The latest FAIR-powered risk management platforms process asset, controls and threat data in real-time, and perform automated risk analyses, enabling continuous cyber risk monitoring.

>>Establish and monitor cybersecurity supply chain risk             management

“Establish strategy, policy, and roles and responsibilities — including for overseeing suppliers, customers, and partners.” 

As recent hacks have painfully demonstrated, an organization’s cyber risk posture is very dependent on the security of its supply chain partners. The NIST CSF 2.0 now clearly states that effective cyber risk management strategies must integrate first and third party risk.

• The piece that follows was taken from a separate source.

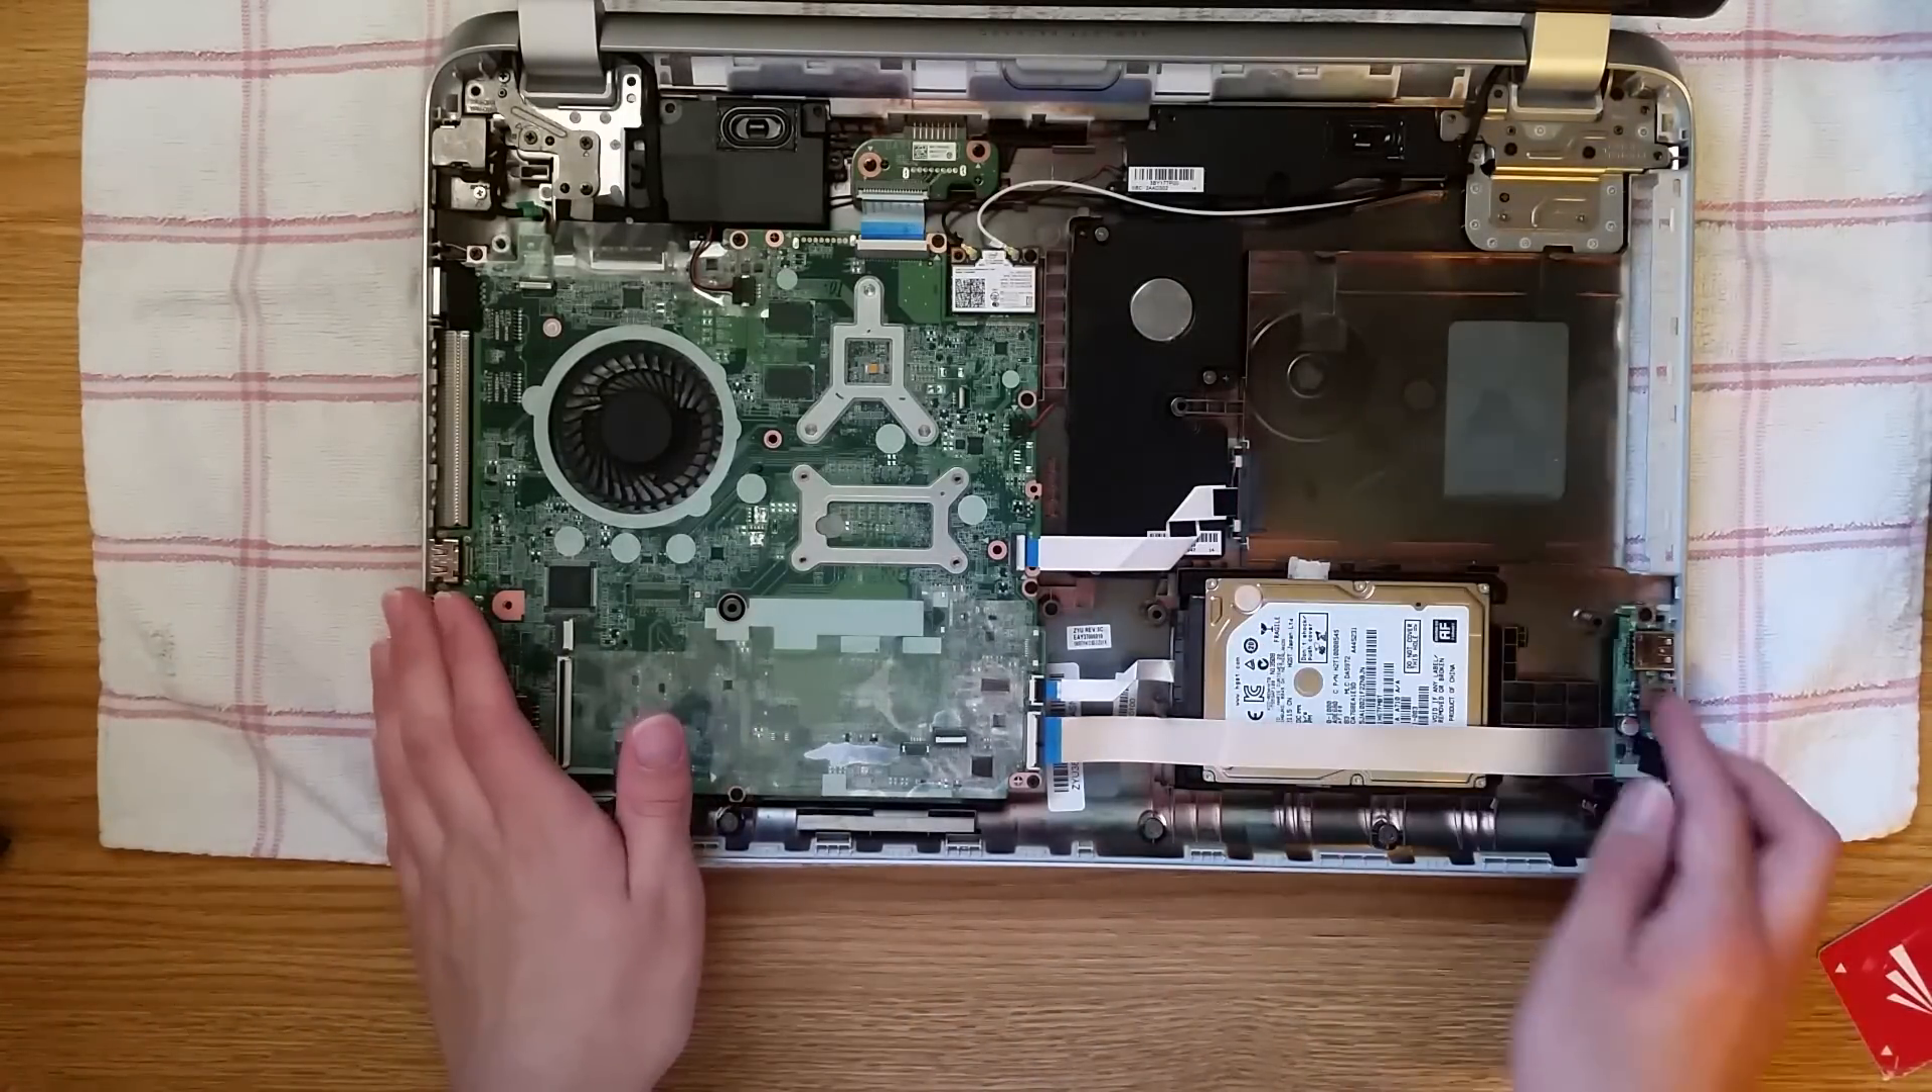Um, now you have access to your motherboard.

Looking Forward on Cyber Risk Management and the NIST CSF

The FAIR Institute has been actively engaged in suggesting improvements to the Cybersecurity Framework. We made several other recommendations that have not been included in this version 2.0, such as urging NIST to align the framework with FAIR-CAM, the FAIR Controls Analytics Model. “There is now a way to empirically measure control efficacy and risk reduction value,” the Institute wrote to NIST, and “define measurement scales for each of the elements in the framework to reduce ambiguity and improve quality of benchmarking and measurement.”  The Institute completed a major initiative to map FAIR-CAM to the CSF (see Mapping FAIR-CAM to Cybersecurity Frameworks: ‘Compliance Is Going to Radically Change’).

Looking forward to even more improvement in the NIST CSF shouldn’t detract from the significance of 2.0 that aligns with many of our recommendations to more closely support a risk-based approach to cybersecurity versus a predominantly compliance approach. We hope the profession treats it as a guidepost to adopt foundational cyber risk management and governance practices.